What you need to do>
In the Java word-splitting post below, how would you render this sentence in Spanish: "My goal for the parsed string is to have every single token be an English word."

Passage>
I am trying to implement a program that will take a users input, split that string into tokens, and then search a dictionary for the words in that string. My goal for the parsed string is to have every single token be an English word.
For Example:
Input:
aman
Split Method:
a man
a m an
a m a n
am an
am a n
ama n
Desired Output:
a man
I currently have this code which does everything up until the desired output part:
import java.util.Scanner;
import java.io.*;
public class Words {
public static String[] dic = new String[80368];
public static void split(String head, String in) {
// head + " " + in is a segmentation
String segment = head + " " + in;
// count number of dictionary words
int count = 0;
Scanner phraseScan = new Scanner(segment);
while (phraseScan.hasNext()) {
String word = phraseScan.next();
for (int i=0; i<dic.length; i++) {
if (word.equalsIgnoreCase(dic[i])) count++;
}
}
System.out.println(segment + "\t" + count + " English words");
// recursive calls
for (int i=1; i<in.length(); i++) {
split(head+" "+in.substring(0,i), in.substring(i,in.length()));
}
}
public static void main (String[] args) throws IOException {
Scanner scan = new Scanner(System.in);
System.out.print("Enter a string: ");
String input = scan.next();
System.out.println();
Scanner filescan = new Scanner(new File("src:\\dictionary.txt"));
int wc = 0;
while (filescan.hasNext()) {
dic[wc] = filescan.nextLine();
wc++;
}
System.out.println(wc + " words stored");
split("", input);
}
}
I know there are better ways to store the dictionary (such as a binary search tree or a hash table), but I don't know how to implement those anyway.

Information shown>
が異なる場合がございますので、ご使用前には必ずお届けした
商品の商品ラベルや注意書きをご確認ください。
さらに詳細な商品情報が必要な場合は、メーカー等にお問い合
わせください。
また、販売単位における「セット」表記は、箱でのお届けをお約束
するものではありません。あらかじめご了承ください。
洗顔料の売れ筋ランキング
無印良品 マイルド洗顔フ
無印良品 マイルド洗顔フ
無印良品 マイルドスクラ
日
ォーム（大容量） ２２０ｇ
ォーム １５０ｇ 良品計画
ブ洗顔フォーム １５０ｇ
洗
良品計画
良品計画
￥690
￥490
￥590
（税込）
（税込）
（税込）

==

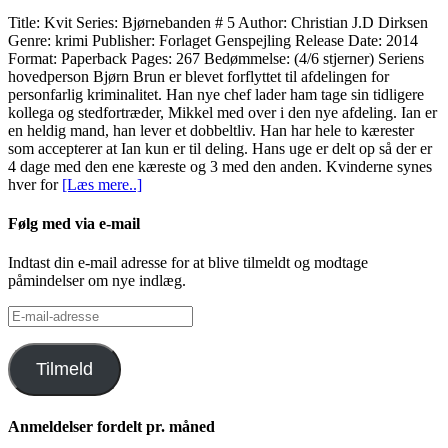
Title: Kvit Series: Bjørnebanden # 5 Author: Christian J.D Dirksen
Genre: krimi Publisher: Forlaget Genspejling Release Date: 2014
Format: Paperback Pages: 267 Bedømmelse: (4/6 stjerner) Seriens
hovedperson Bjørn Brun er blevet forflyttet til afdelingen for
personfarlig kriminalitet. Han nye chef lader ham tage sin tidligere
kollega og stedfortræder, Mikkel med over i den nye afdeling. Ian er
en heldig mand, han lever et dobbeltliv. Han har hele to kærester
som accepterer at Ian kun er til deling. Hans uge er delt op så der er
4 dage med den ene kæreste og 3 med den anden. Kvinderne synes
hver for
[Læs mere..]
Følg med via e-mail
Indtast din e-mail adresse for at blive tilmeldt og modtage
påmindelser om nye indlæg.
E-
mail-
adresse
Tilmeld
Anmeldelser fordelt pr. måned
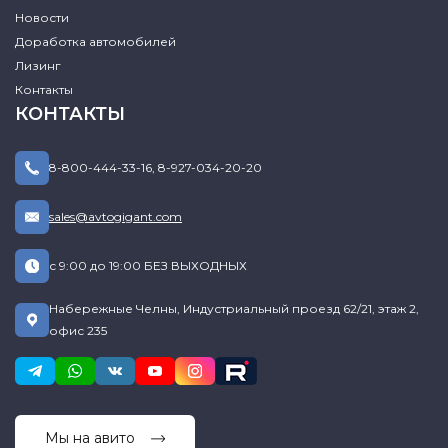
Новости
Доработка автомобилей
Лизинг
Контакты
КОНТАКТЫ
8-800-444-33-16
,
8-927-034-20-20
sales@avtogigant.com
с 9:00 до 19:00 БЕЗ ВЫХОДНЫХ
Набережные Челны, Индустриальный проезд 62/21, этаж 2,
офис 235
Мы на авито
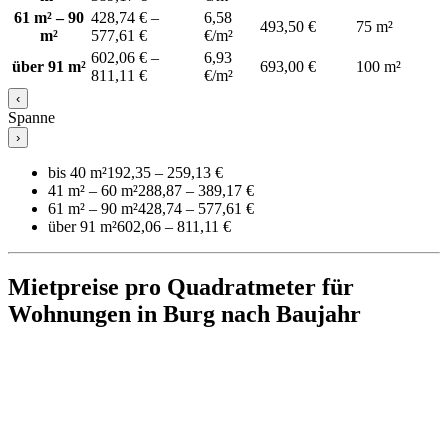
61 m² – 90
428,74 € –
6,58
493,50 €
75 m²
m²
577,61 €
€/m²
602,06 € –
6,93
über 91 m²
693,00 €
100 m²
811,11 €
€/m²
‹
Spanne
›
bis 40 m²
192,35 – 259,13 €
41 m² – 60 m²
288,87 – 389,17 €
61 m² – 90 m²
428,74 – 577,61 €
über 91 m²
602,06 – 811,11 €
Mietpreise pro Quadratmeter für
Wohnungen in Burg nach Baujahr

Reply to the exercise>
Mi objetivo para la cadena analizada es que cada uno de los tokens sea una palabra en inglés.